Idealismus vermeidet Krise des Lektorats?

Schon lange nicht mehr so gelacht! Denis Scheck beschreibt, wie er als Kind literarisch sozialisiert wurde. Seine Lieblingslektüre, SF- und Fantasy-Übersetzungen aus dem Amerikanischen, waren dermaßen schludrig gemacht und willkürlich gekürzt, dass der Dreizehnjährige sich kurzerhand dachte: Das kann ich auch! Er bewarb sich um eine freie Mitarbeit bei einem Verlag. Erfolgreich.

Nicht immer so einfach, nicht immer so witzig und in jedem einzelnen Fall anders gestaltete sich der Berufseinstieg und die weitere Tätigkeit von zehn Lektorinnen und Lektoren, deren Aufsätze in diesem Band versammelt sind. Dieter Wellershoff macht den Beginn; VFLL-Kollegin Momo Evers kommt ebenso zu Wort wie Herausgeber Gunther Nickel.
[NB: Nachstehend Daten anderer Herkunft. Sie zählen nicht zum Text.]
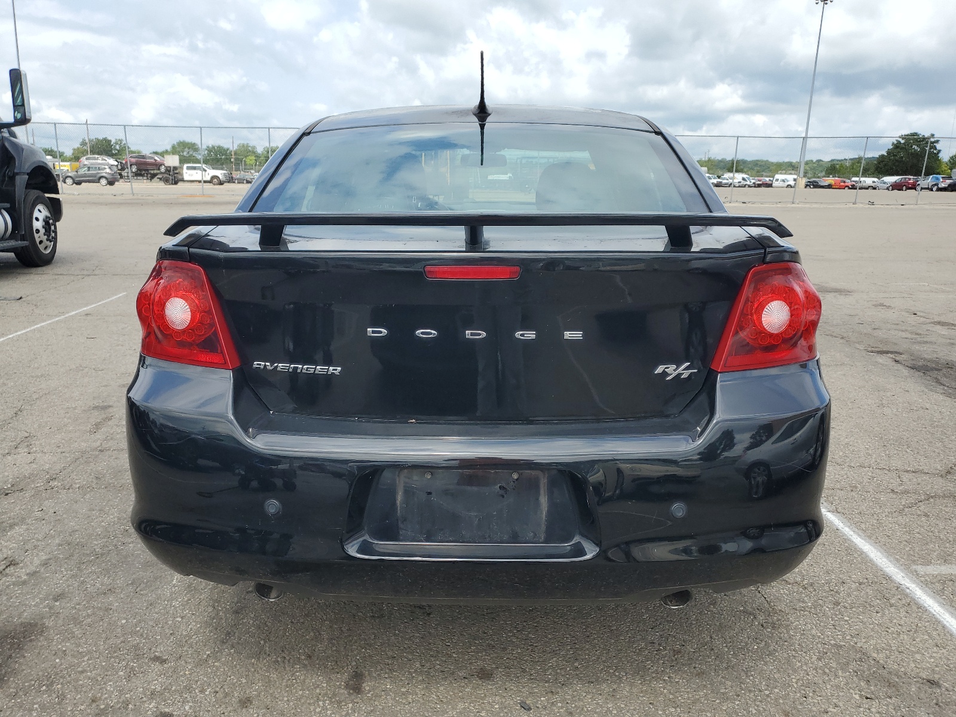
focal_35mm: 26
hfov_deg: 67.3
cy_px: 358
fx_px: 718
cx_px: 478
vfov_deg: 53.1
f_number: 1.5
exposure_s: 1/2000
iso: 50
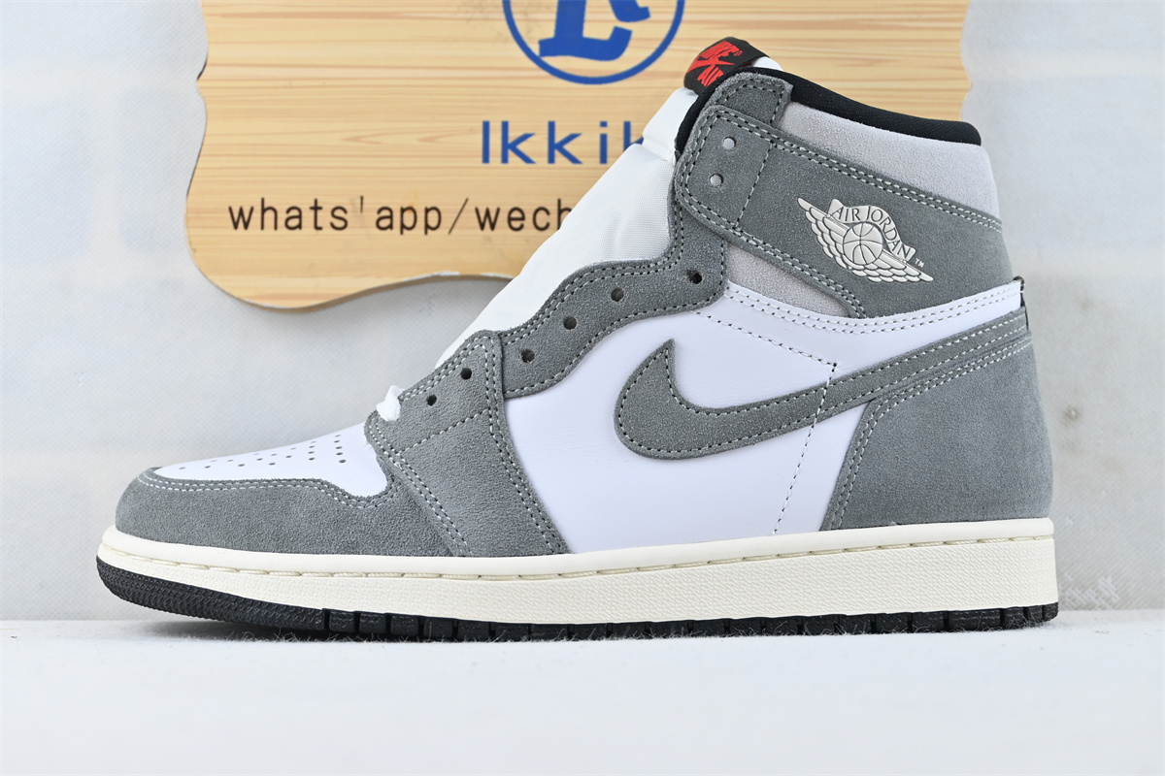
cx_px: 582
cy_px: 388
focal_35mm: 52
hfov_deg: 37.9
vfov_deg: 25.8
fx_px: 1699
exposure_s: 1/40
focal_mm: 35
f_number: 5.3
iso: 100
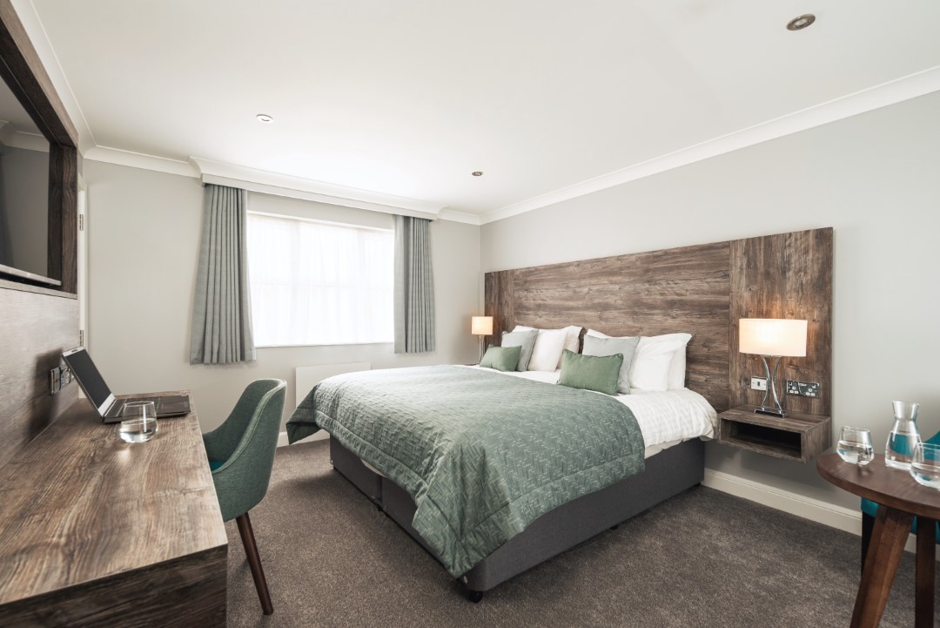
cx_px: 470
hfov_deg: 84.0
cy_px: 314
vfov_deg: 62.0
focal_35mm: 20
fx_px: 522
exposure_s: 1/15
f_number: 2.8
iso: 640
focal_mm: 20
Weniger analytisch denn anekdotenhaft, anhand individueller Erfahrungen und der eigenen Berufsrealität, nähern sich die Autoren dem Thema Lektorat. Das ganze Spektrum der Tätigkeit wird bei weitem nicht abgedeckt. Und auch die Antwort auf die Titelfrage bleibt das Buch schuldig. Es drängt sich der Eindruck auf, dass der Idealismus der Lektorinnen und Lektoren nach wie vor stärkste Kraft ist, um die Krise aufzuhalten. Und das muss angesichts der Honorare bedenklich stimmen. Dennoch ist die Lektüre äußerst bereichernd für alle, die den eigenen Beruf nicht nur ausüben, sondern auch reflektieren.